This blog is intended to go along with Population: An Introduction to Concepts and Issues, by John R. Weeks, published by Cengage Learning. The latest edition is the 13th (it will be out in January 2020), but this blog is meant to complement any edition of the book by showing the way in which demographic issues are regularly in the news.

You can download an iPhone app for the 13th edition from the App Store (search for Weeks Population).

If you are a user of my textbook and would like to suggest a blog post idea, please email me at: john.weeks@sdsu.edu

Saturday, March 26, 2011

Plato, Missouri is the New Population Center of the US

Now that the Census Bureau has released all of the redistricting data from the 2010 Census, we know that the population center of the country has continued its movement to the west and south, now centered on the tiny town of Plato, Missouri. It has been moving measurably west ever since the second census in 1800 and its shift to west by southwest has been in play since the beginning of the twentieth century. The center has been in Missouri since 1980 and, at its current pace, will probably still be in Missouri after the 2020 census.

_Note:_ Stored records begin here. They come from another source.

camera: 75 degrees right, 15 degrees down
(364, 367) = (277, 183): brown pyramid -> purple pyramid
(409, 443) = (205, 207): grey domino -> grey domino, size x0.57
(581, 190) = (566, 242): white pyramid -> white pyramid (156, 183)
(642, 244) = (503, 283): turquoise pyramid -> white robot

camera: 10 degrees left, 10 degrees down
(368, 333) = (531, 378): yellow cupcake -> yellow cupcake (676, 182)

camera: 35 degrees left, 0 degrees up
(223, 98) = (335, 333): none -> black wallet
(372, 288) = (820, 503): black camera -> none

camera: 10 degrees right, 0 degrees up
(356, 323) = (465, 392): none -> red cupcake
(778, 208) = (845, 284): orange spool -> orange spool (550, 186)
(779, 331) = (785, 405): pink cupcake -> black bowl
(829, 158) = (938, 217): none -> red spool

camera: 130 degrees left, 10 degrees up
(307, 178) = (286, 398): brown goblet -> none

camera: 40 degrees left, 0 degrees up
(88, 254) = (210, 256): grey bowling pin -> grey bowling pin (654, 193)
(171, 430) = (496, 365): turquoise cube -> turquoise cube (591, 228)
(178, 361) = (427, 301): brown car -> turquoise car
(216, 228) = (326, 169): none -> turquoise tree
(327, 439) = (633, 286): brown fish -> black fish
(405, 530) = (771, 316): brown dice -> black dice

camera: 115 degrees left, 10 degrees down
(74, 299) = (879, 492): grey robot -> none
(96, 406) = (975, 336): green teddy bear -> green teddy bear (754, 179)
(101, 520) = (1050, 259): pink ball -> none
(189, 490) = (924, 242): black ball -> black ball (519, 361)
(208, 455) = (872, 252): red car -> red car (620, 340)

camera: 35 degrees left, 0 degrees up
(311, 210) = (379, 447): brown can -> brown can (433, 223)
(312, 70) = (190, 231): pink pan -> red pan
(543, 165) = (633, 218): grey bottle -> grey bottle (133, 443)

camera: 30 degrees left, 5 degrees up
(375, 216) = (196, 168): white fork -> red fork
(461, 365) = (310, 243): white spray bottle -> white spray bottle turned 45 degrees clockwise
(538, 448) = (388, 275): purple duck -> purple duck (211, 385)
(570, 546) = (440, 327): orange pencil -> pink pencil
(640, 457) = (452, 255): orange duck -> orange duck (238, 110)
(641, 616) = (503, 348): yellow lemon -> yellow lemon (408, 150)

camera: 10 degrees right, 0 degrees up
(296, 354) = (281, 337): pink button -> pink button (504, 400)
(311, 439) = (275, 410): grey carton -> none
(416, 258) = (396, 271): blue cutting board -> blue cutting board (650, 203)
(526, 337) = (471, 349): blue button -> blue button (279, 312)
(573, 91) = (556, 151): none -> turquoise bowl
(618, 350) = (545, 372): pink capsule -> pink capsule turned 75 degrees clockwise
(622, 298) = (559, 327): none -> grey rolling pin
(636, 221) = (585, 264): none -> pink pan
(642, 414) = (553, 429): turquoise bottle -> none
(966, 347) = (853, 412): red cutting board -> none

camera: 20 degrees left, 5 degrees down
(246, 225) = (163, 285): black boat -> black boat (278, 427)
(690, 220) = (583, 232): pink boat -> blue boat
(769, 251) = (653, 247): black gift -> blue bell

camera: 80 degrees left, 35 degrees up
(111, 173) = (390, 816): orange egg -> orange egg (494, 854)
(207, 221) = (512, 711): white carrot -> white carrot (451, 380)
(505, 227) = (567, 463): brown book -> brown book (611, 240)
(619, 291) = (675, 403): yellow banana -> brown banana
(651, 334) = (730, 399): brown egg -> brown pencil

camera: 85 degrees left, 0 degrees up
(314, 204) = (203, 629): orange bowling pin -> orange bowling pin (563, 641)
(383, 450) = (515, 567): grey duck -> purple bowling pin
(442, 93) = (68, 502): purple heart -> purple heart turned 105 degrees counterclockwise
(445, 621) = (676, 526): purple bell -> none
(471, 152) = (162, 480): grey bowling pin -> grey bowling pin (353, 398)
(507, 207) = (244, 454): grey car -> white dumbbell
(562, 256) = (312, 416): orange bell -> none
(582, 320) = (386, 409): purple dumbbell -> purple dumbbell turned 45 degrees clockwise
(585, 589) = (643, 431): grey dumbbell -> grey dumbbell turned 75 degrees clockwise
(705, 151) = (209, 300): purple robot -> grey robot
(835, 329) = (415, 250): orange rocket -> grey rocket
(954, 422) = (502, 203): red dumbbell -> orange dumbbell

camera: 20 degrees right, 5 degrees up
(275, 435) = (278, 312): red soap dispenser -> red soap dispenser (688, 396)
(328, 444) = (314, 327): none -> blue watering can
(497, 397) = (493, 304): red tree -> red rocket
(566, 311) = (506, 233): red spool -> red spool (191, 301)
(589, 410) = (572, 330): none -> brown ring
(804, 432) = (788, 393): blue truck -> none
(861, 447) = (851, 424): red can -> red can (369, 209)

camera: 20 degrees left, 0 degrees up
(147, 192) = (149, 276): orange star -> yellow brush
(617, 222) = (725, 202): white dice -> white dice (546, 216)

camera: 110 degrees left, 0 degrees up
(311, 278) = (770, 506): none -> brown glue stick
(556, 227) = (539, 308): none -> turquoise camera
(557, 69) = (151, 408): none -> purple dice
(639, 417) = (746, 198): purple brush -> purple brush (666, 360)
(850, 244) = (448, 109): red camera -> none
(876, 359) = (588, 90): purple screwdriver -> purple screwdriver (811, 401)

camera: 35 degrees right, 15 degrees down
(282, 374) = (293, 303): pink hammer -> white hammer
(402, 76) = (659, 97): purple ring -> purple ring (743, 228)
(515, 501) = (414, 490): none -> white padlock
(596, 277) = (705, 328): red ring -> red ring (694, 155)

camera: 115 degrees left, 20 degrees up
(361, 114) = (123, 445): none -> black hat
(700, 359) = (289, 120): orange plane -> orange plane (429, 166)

Based on current U.S. growth, which is occurring mostly in the South and West, the population center is expected to cross into Arkansas or Oklahoma by the middle of this century.
The last time the U.S. center fell outside the Midwest was 1850, in the eastern territory now known as West Virginia. Its later move to the Midwest bolstered the region as the nation's heartland in the 20th century, central to farming and manufacturing.
Actually, that's not quite an accurate statement. If the population had been growing rapidly along the Pacific Coast, but not at all in the midwest, the population center would still have been in the middle of the country. 
But Plato, about 170 miles southwest of St. Louis, doesn't reflect the population changes that have brought it special attention. The town and its surroundings have few blacks and even fewer Hispanics, though there are more minorities in three or four larger cities about 20 to 30 miles away.